### Your goal
A verbatim copy of the lines starting at the one with "For every layout element, output its label and" and ending at the last line below is required; include nothing else.

### Structured page parsing data
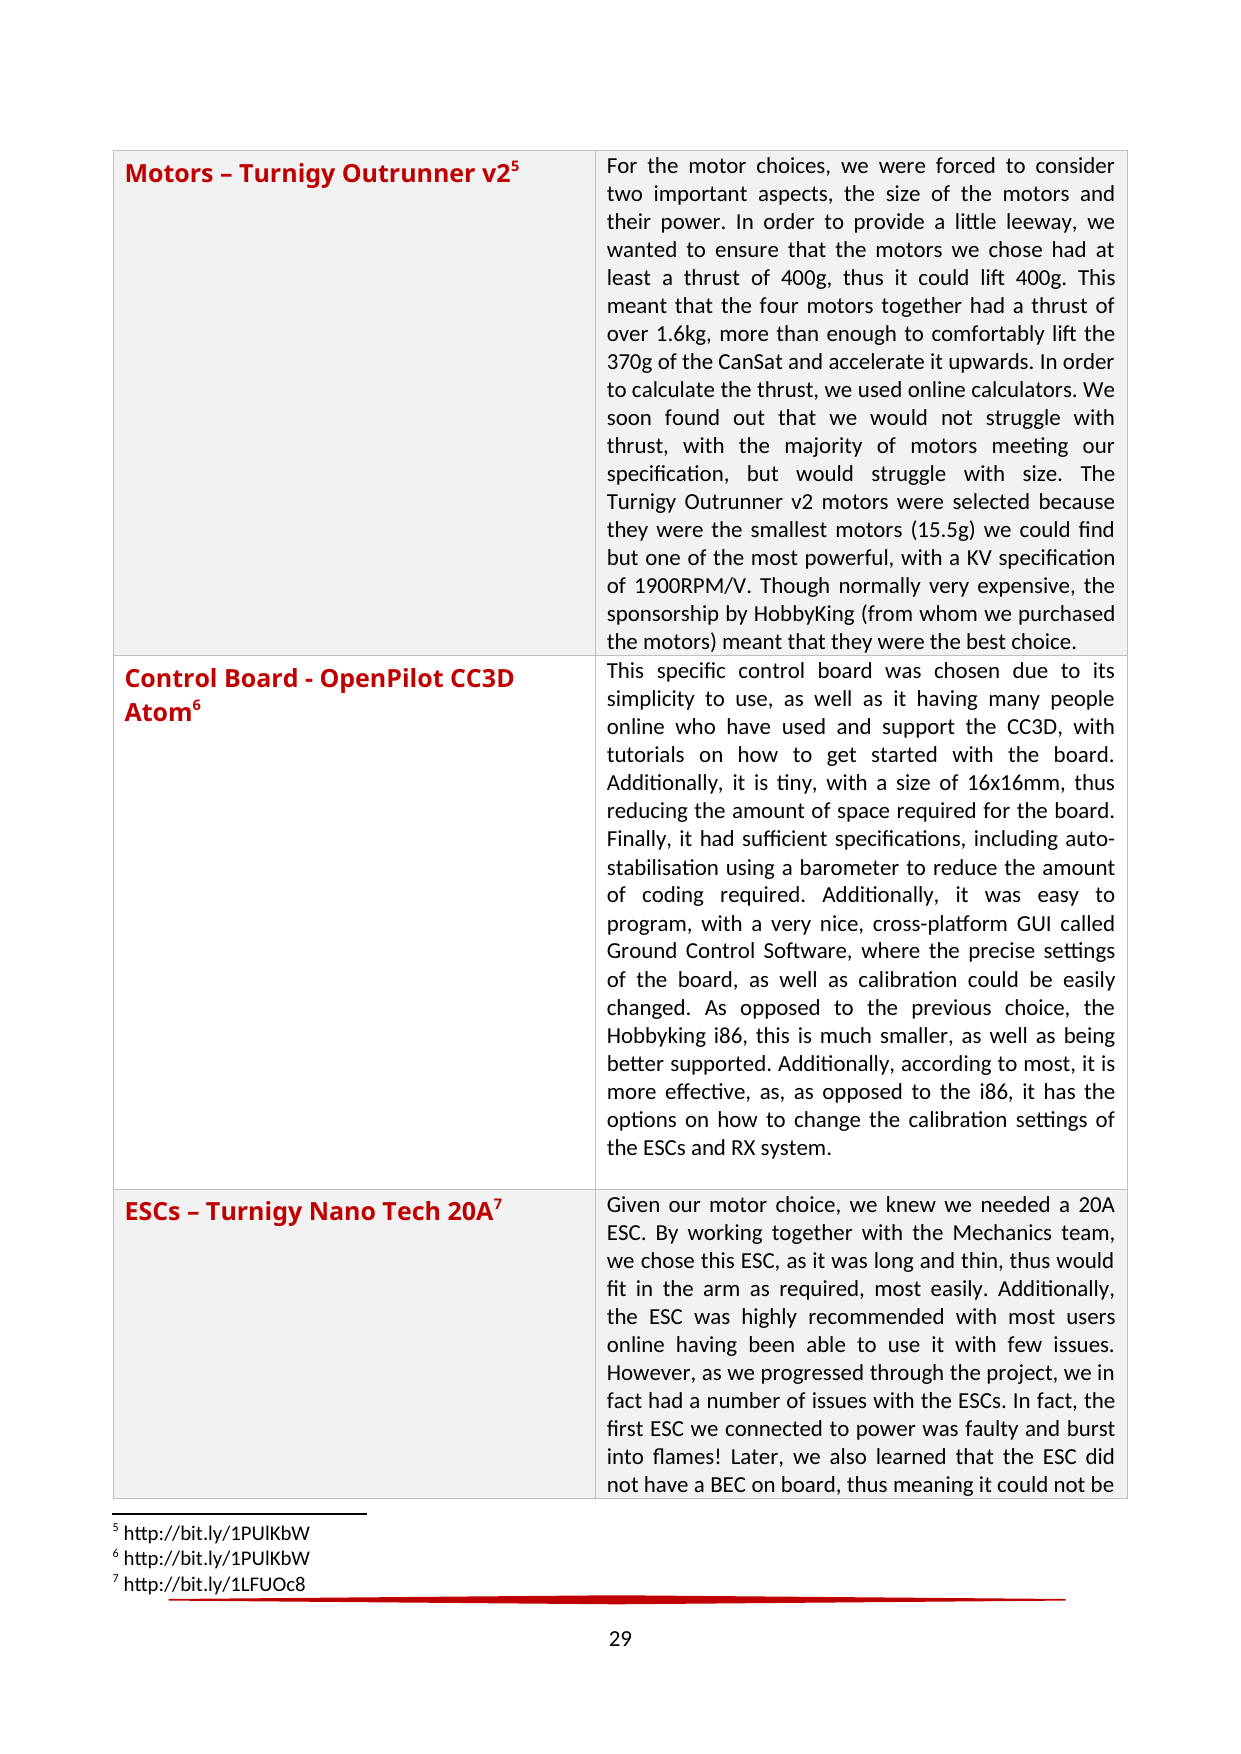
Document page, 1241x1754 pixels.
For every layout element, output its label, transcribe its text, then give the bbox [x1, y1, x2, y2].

table_cell Motors – Turnigy Outrunner v2 [114, 151, 595, 655]
table_cell Control Board - OpenPilot CC3D Atom [114, 656, 595, 1189]
table_cell For the motor choices, we were forced to consider two important aspects, the size of the motors and their power. In order to provide a little leeway, we wanted to ensure that the motors we chose had at least a thrust of 400g, thus it could lift 400g. This meant that the four motors together had a thrust of over 1.6kg, more than enough to comfortably lift the 370g of the CanSat and accelerate it upwards. In order to calculate the thrust, we used online calculators. We soon found out that we would not struggle with thrust, with the majority of motors meeting our specification, but would struggle with size. The Turnigy Outrunner v2 motors were selected because they were the smallest motors (15.5g) we could find but one of the most powerful, with a KV specification of 1900RPM/V. Though normally very expensive, the sponsorship by HobbyKing (from whom we purchased the motors) meant that they were the best choice. [596, 151, 1127, 655]
table_cell This specific control board was chosen due to its simplicity to use, as well as it having many people online who have used and support the CC3D, with tutorials on how to get started with the board. Additionally, it is tiny, with a size of 16x16mm, thus reducing the amount of space required for the board. Finally, it had sufficient specifications, including auto-stabilisation using a barometer to reduce the amount of coding required. Additionally, it was easy to program, with a very nice, cross-platform GUI called Ground Control Software, where the precise settings of the board, as well as calibration could be easily changed. As opposed to the previous choice, the Hobbyking i86, this is much smaller, as well as being better supported. Additionally, according to most, it is more effective, as, as opposed to the i86, it has the options on how to change the calibration settings of the ESCs and RX system. [596, 656, 1127, 1189]
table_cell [596, 1190, 1127, 1498]
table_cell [114, 1190, 595, 1498]
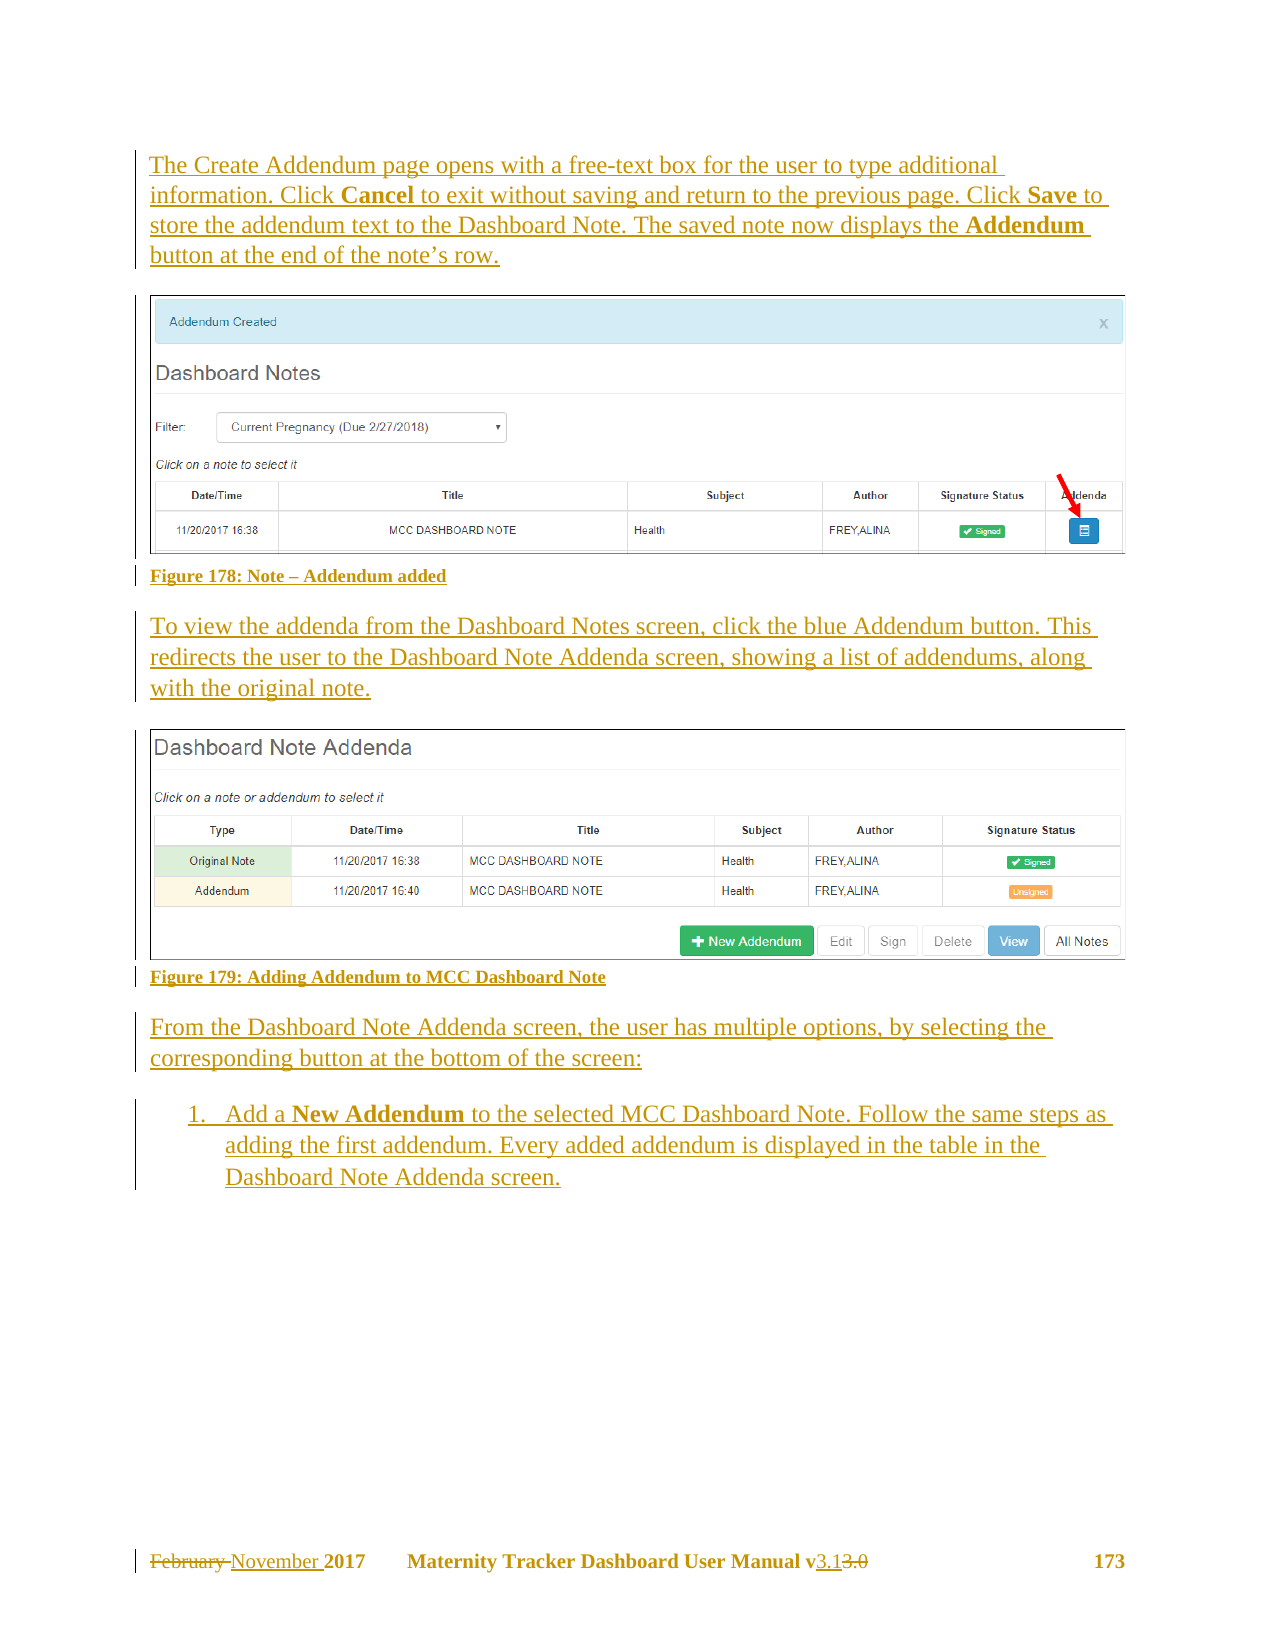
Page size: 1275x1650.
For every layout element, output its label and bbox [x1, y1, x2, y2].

picture [150, 295, 1125, 554]
picture [150, 729, 1125, 960]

### Written answer
For every layout element, output its label and bbox [x1, y1, x2, y2].

picture [150, 295, 1125, 554]
picture [150, 729, 1125, 960]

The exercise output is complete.